Please transcribe everything from the line containing "- 구체적으로 말하면" down to the line containing "- **Orion-14B-Chat-Int4:** int4로 계량화하는 대화 모델.", with both of those lines included, keeping each one unchanged.

===

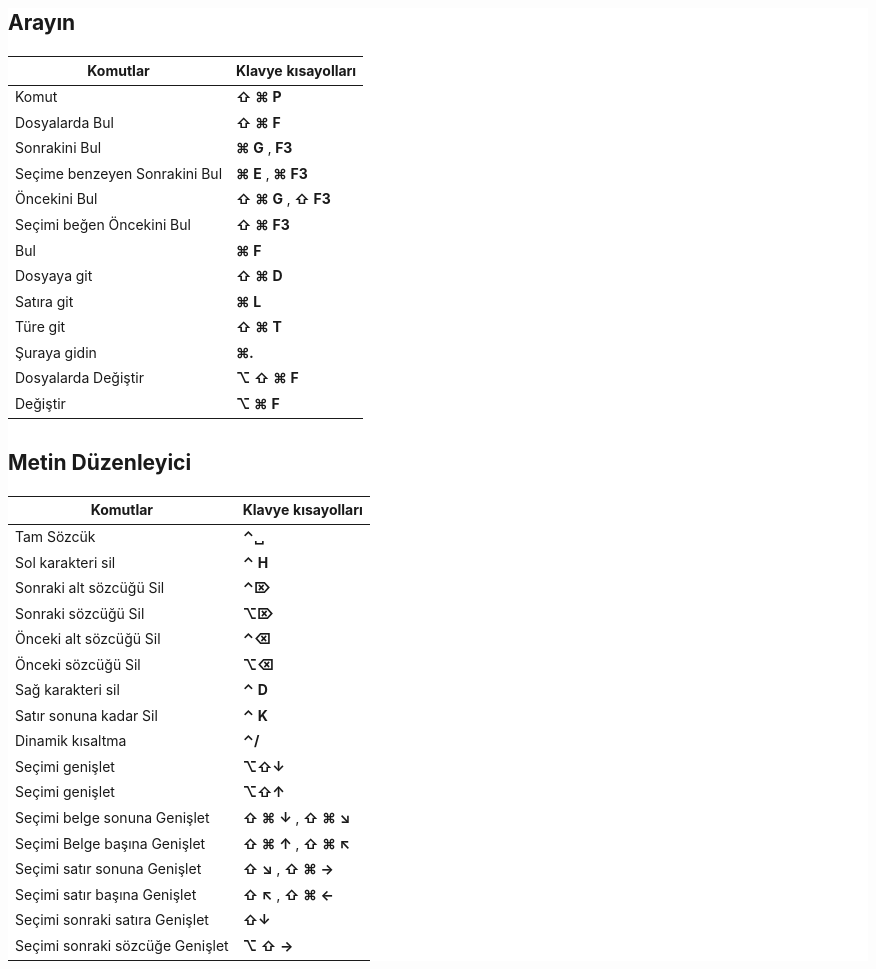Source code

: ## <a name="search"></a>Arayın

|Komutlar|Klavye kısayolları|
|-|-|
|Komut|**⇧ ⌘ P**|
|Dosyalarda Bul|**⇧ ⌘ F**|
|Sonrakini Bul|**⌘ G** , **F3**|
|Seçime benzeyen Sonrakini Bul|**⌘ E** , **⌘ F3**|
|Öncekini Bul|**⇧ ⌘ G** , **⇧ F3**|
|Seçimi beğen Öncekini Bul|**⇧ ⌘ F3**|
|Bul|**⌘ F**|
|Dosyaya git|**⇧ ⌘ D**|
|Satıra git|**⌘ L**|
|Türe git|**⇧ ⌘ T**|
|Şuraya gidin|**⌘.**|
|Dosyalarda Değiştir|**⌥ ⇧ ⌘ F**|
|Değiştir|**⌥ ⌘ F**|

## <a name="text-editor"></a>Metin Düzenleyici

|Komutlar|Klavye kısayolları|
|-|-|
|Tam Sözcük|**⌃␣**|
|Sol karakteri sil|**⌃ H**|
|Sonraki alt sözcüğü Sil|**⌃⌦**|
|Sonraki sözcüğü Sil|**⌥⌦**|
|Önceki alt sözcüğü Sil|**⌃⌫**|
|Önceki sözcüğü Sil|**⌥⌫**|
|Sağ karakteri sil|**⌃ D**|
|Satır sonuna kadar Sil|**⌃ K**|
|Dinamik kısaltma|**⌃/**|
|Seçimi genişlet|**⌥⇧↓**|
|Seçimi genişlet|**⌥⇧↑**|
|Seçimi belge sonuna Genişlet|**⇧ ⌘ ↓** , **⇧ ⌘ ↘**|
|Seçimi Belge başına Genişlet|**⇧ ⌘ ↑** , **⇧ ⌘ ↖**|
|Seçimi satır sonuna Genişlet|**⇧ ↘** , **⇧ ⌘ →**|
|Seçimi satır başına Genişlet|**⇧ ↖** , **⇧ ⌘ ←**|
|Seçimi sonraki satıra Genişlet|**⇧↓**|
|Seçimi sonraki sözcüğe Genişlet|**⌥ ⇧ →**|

===

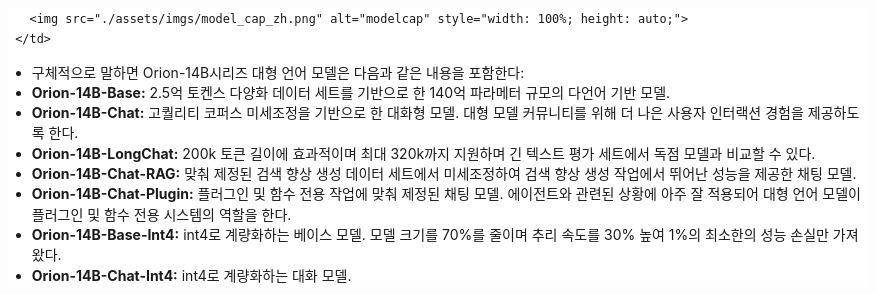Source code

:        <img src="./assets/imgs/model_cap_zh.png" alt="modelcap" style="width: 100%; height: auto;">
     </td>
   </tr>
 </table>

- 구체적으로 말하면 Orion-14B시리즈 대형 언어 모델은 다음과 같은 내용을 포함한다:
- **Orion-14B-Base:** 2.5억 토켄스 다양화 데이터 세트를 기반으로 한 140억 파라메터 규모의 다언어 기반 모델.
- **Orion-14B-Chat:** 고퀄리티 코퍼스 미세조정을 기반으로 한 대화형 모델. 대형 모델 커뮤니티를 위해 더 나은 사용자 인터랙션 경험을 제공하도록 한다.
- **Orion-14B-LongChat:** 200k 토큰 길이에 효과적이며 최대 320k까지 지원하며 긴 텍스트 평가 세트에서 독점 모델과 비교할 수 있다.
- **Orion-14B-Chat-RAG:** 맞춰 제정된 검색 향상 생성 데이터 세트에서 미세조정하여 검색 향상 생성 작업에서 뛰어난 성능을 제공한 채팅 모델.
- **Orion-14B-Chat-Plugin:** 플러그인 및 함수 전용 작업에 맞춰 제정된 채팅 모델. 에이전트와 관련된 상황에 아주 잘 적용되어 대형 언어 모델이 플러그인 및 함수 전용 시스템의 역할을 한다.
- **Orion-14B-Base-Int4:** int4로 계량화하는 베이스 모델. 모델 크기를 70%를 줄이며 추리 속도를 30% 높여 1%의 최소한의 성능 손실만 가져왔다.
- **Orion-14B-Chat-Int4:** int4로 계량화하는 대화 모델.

===

**Result for this exercise**:
- 구체적으로 말하면 Orion-14B시리즈 대형 언어 모델은 다음과 같은 내용을 포함한다:
- **Orion-14B-Base:** 2.5억 토켄스 다양화 데이터 세트를 기반으로 한 140억 파라메터 규모의 다언어 기반 모델.
- **Orion-14B-Chat:** 고퀄리티 코퍼스 미세조정을 기반으로 한 대화형 모델. 대형 모델 커뮤니티를 위해 더 나은 사용자 인터랙션 경험을 제공하도록 한다.
- **Orion-14B-LongChat:** 200k 토큰 길이에 효과적이며 최대 320k까지 지원하며 긴 텍스트 평가 세트에서 독점 모델과 비교할 수 있다.
- **Orion-14B-Chat-RAG:** 맞춰 제정된 검색 향상 생성 데이터 세트에서 미세조정하여 검색 향상 생성 작업에서 뛰어난 성능을 제공한 채팅 모델.
- **Orion-14B-Chat-Plugin:** 플러그인 및 함수 전용 작업에 맞춰 제정된 채팅 모델. 에이전트와 관련된 상황에 아주 잘 적용되어 대형 언어 모델이 플러그인 및 함수 전용 시스템의 역할을 한다.
- **Orion-14B-Base-Int4:** int4로 계량화하는 베이스 모델. 모델 크기를 70%를 줄이며 추리 속도를 30% 높여 1%의 최소한의 성능 손실만 가져왔다.
- **Orion-14B-Chat-Int4:** int4로 계량화하는 대화 모델.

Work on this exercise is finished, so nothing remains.